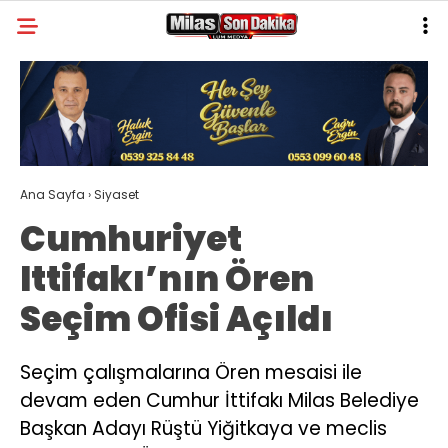
31.2
°
MUĞLA
GALERİ
VİDEO
YAZARLAR
MILAS
Ana Sayfa
›
Siyaset
MUĞLA’DAN
Cumhuriyet
ASAYIŞ
Ittifakı’nın Ören
GÜNDEM
Seçim Ofisi Açıldı
EKONOMI
SPOR
Seçim çalışmalarına Ören mesaisi ile
devam eden Cumhur İttifakı Milas Belediye
VEFAT
Başkan Adayı Rüştü Yiğitkaya ve meclis
GENEL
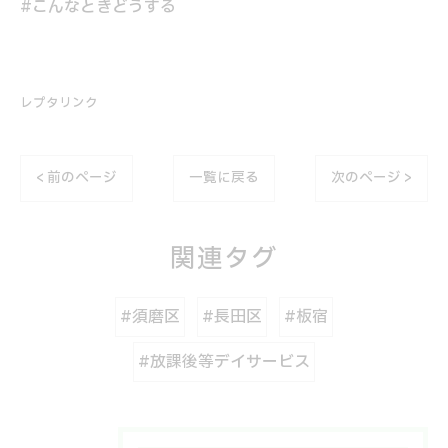
#こんなときどうする
レプタリンク
< 前のページ
一覧に戻る
次のページ >
関連タグ
#須磨区
#長田区
#板宿
#放課後等デイサービス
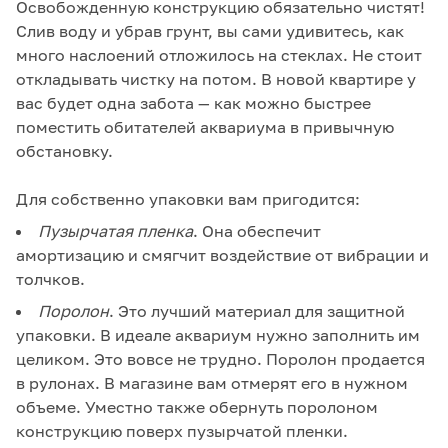
Освобожденную конструкцию обязательно чистят!
Слив воду и убрав грунт, вы сами удивитесь, как
много наслоений отложилось на стеклах. Не стоит
откладывать чистку на потом. В новой квартире у
вас будет одна забота — как можно быстрее
поместить обитателей аквариума в привычную
обстановку.
Для собственно упаковки вам пригодится:
Пузырчатая пленка
. Она обеспечит
амортизацию и смягчит воздействие от вибрации и
толчков.
Поролон
. Это лучший материал для защитной
упаковки. В идеале аквариум нужно заполнить им
целиком. Это вовсе не трудно. Поролон продается
в рулонах. В магазине вам отмерят его в нужном
объеме. Уместно также обернуть поролоном
конструкцию поверх пузырчатой пленки.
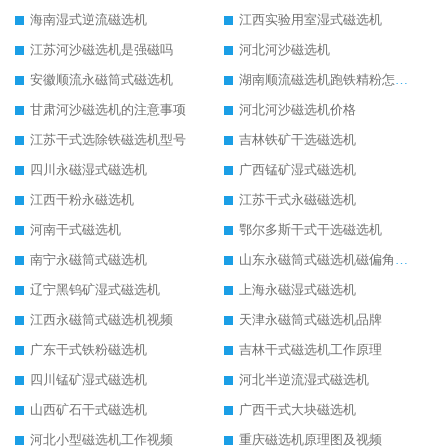
海南湿式逆流磁选机
江西实验用室湿式磁选机
江苏河沙磁选机是强磁吗
河北河沙磁选机
安徽顺流永磁筒式磁选机
湖南顺流磁选机跑铁精粉怎么处理
甘肃河沙磁选机的注意事项
河北河沙磁选机价格
江苏干式选除铁磁选机型号
吉林铁矿干选磁选机
四川永磁湿式磁选机
广西锰矿湿式磁选机
江西干粉永磁选机
江苏干式永磁磁选机
河南干式磁选机
鄂尔多斯干式干选磁选机
南宁永磁筒式磁选机
山东永磁筒式磁选机磁偏角怎么调整
辽宁黑钨矿湿式磁选机
上海永磁湿式磁选机
江西永磁筒式磁选机视频
天津永磁筒式磁选机品牌
广东干式铁粉磁选机
吉林干式磁选机工作原理
四川锰矿湿式磁选机
河北半逆流湿式磁选机
山西矿石干式磁选机
广西干式大块磁选机
河北小型磁选机工作视频
重庆磁选机原理图及视频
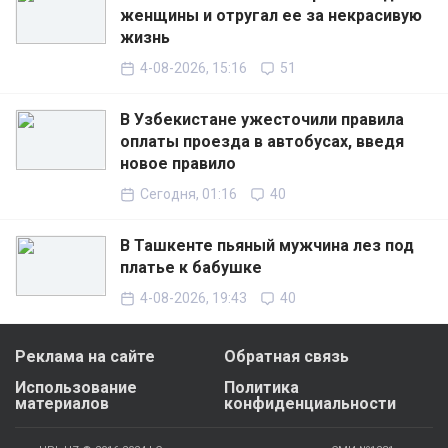
женщины и отругал ее за некрасивую
жизнь
4-08-2026, 15:16
51
В Узбекистане ужесточили правила
оплаты проезда в автобусах, введя
новое правило
Сегодня, 01:16
40
В Ташкенте пьяный мужчина лез под
платье к бабушке
4-08-2026, 19:43
40
Реклама на сайте
Обратная связь
Использование
Политика
материалов
конфиденциальности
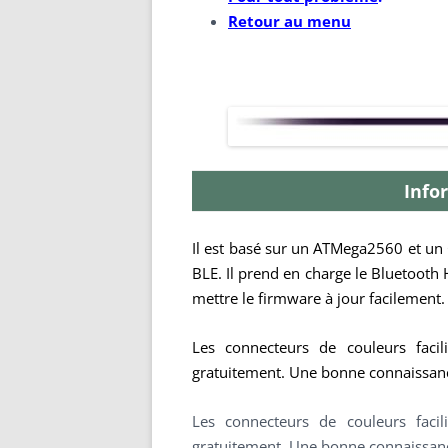
Retour au menu
Info
Il est basé sur un ATMega2560 et un
BLE. Il prend en charge le Bluetooth
mettre le firmware à jour facilement.
Les connecteurs de couleurs facili
gratuitement. Une bonne connaissance
Les connecteurs de couleurs facili
gratuitement. Une bonne connaissance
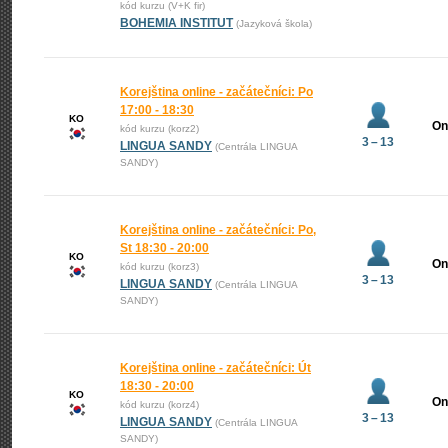
kód kurzu (V+K fir)
BOHEMIA INSTITUT
(Jazyková škola)
Korejština online - začátečníci: Po
17:00 - 18:30
KO
On
kód kurzu (korz2)
3 – 13
LINGUA SANDY
(Centrála LINGUA
SANDY)
Korejština online - začátečníci: Po,
St 18:30 - 20:00
KO
On
kód kurzu (korz3)
3 – 13
LINGUA SANDY
(Centrála LINGUA
SANDY)
Korejština online - začátečníci: Út
18:30 - 20:00
KO
On
kód kurzu (korz4)
3 – 13
LINGUA SANDY
(Centrála LINGUA
SANDY)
--------------------
Pull out the text of the listing from its first line through the line containing "конфиденциальности", including both ends, and leave out the pictures.

(ANSWER FOR THE TASK)
31.2
°
MUĞLA
GALERİ
VİDEO
YAZARLAR
MILAS
Ana Sayfa
›
Siyaset
MUĞLA’DAN
Cumhuriyet
ASAYIŞ
Ittifakı’nın Ören
GÜNDEM
Seçim Ofisi Açıldı
EKONOMI
SPOR
Seçim çalışmalarına Ören mesaisi ile
devam eden Cumhur İttifakı Milas Belediye
VEFAT
Başkan Adayı Rüştü Yiğitkaya ve meclis
GENEL
#こんなときどうする
レプタリンク
< 前のページ
一覧に戻る
次のページ >
関連タグ
#須磨区
#長田区
#板宿
#放課後等デイサービス
Освобожденную конструкцию обязательно чистят!
Слив воду и убрав грунт, вы сами удивитесь, как
много наслоений отложилось на стеклах. Не стоит
откладывать чистку на потом. В новой квартире у
вас будет одна забота — как можно быстрее
поместить обитателей аквариума в привычную
обстановку.
Для собственно упаковки вам пригодится:
Пузырчатая пленка
. Она обеспечит
амортизацию и смягчит воздействие от вибрации и
толчков.
Поролон
. Это лучший материал для защитной
упаковки. В идеале аквариум нужно заполнить им
целиком. Это вовсе не трудно. Поролон продается
в рулонах. В магазине вам отмерят его в нужном
объеме. Уместно также обернуть поролоном
конструкцию поверх пузырчатой пленки.
海南湿式逆流磁选机
江西实验用室湿式磁选机
江苏河沙磁选机是强磁吗
河北河沙磁选机
安徽顺流永磁筒式磁选机
湖南顺流磁选机跑铁精粉怎么处理
甘肃河沙磁选机的注意事项
河北河沙磁选机价格
江苏干式选除铁磁选机型号
吉林铁矿干选磁选机
四川永磁湿式磁选机
广西锰矿湿式磁选机
江西干粉永磁选机
江苏干式永磁磁选机
河南干式磁选机
鄂尔多斯干式干选磁选机
南宁永磁筒式磁选机
山东永磁筒式磁选机磁偏角怎么调整
辽宁黑钨矿湿式磁选机
上海永磁湿式磁选机
江西永磁筒式磁选机视频
天津永磁筒式磁选机品牌
广东干式铁粉磁选机
吉林干式磁选机工作原理
四川锰矿湿式磁选机
河北半逆流湿式磁选机
山西矿石干式磁选机
广西干式大块磁选机
河北小型磁选机工作视频
重庆磁选机原理图及视频
женщины и отругал ее за некрасивую
жизнь
4-08-2026, 15:16
51
В Узбекистане ужесточили правила
оплаты проезда в автобусах, введя
новое правило
Сегодня, 01:16
40
В Ташкенте пьяный мужчина лез под
платье к бабушке
4-08-2026, 19:43
40
Реклама на сайте
Обратная связь
Использование
Политика
материалов
конфиденциальности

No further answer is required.